Microsoft nurtures a culture and creates incentives that encourage employee giving and volunteering, but the process is organic, says Akhtar.  “We provide the framework [Microsoft runs a large database of activities and opportunities that all employees can access] and employees decide how they want to engage.”  The $17 per hour match motivates employees to come back and report their work, which Akhtar and his team can then track.

Each October, when Microsoft runs its employee giving campaign, staff and organizations canvas for support on campus. Competitions, speakers and auctions help to engage employees in new organizations and spur donations, but it’s primarily employee-run. Microsoft provides access, incentives and encouragement, and employees leverage this as they want.

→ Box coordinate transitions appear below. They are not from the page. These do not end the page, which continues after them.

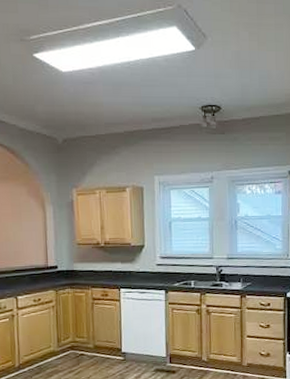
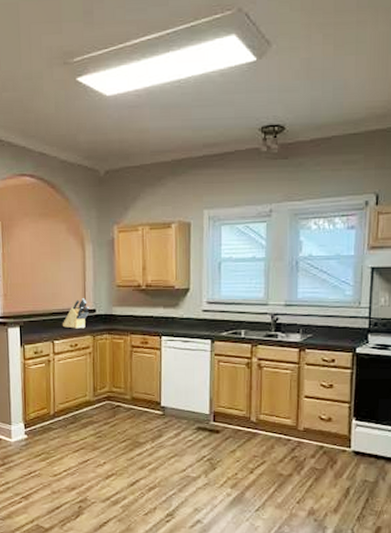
knife block: none [25,256,52,285] -> present [62,298,90,329]

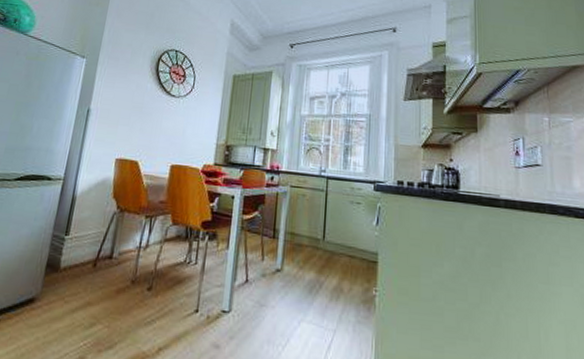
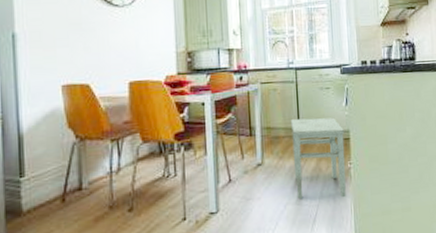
stool: none [313,229,373,329] -> present [291,117,346,199]

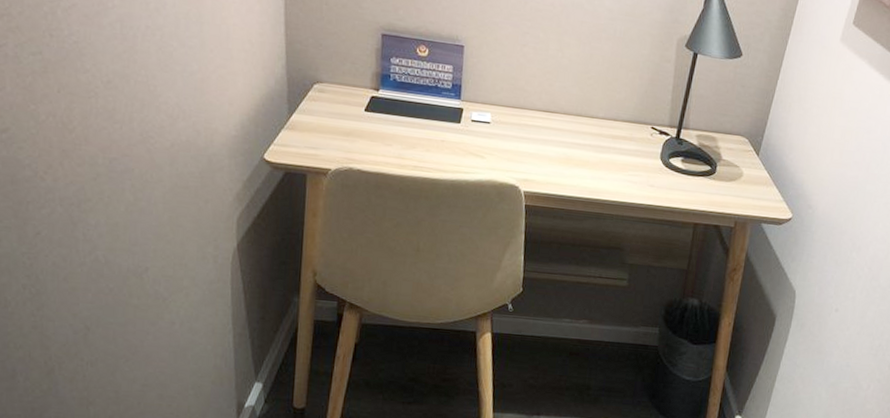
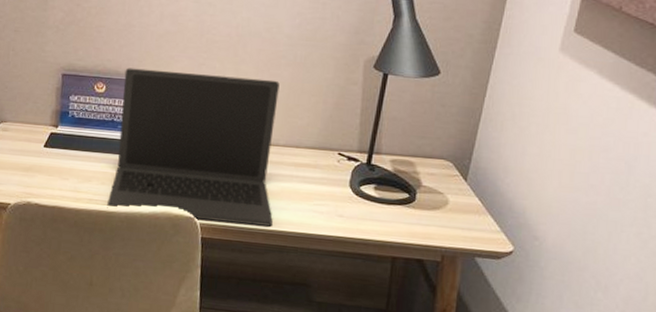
laptop: none [432,31,600,195] -> present [107,68,280,227]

When I admitted that the organic nature of this program countered my perception of Microsoft as a supremely structured company, Akhtar said that the type of structure depends on a company’s overarching culture. It works for Microsoft because “we have role models here. We create an atmosphere where people feel they can do this type of thing and make a difference.”

Akhtar shared the following strategies that companies (perhaps with fewer resources) can apply:

  1. Match your work to your DNA. For Microsoft, it’s using technology to bring about social change.
  2. Start small and focus on one thing. “There’s nothing like success to help drive you.”
  3. Look for ways to affect genuine change in the community, but do it with your core competencies.